18 years of Catholic and Jesuit education taught me one thing about the Adam and Eve story: don’t disobey God! Now, no doubt that is an important lesson. But intellectually when you dig deeper you find there is so much more.
The Enemy in the story became the first ‘mirror’: “look at yourself, and how poorly you compare to God; you can be so much more, if only you had this or that”. This Enemy-enabled ‘selfie’ changed Adam and Eve’s focus from God and His creations, to themselves: they immediately knew they were naked and had to hide from the God, who until that point had showed nothing but the most gentle of parental love.

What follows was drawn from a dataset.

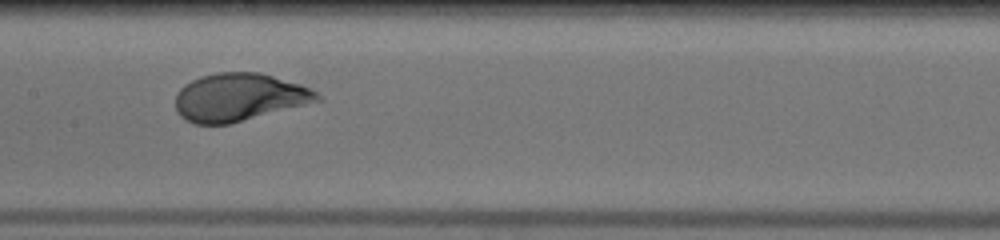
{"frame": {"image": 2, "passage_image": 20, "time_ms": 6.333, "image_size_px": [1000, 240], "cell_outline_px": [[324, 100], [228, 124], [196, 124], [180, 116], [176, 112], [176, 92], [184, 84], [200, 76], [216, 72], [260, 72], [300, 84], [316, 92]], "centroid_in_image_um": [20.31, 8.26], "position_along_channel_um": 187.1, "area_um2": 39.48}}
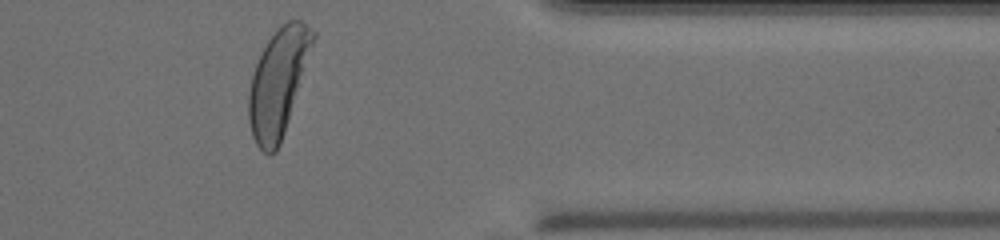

The common label applied to this choice to separate themselves from God – ‘Original Sin’ – sometimes makes us think, “if only Adam hadn’t done that.” But Adam’s ability to choose – love God or love self – was critical to the relationship that he – and us – would one day enjoy with God. Without it he was simply another member of God’s animal kingdom.
God knew the power of that special instrument only given to Man – Love – was simply too powerful to be pointed inward. Like the empty calories of today’s processed foods, Love focused inward might make us ‘happy’ for a moment, but would rob us of the long-lasting ‘joy’ of whole-grain Love focused outward. More importantly, that sugar-high happy would become an addiction that we would struggle to withstand.
The timeless God in this story knew how it would play out. The love shared by the Trinity is a love that has no mirrors, no front-facing cameras. As He tells His love story over the next few millennia, we learn of His tireless pursuit of our love, trying to get us to look away from the mirror, to stop taking the selfies: to focus our Love outward, to Him, to His children around us.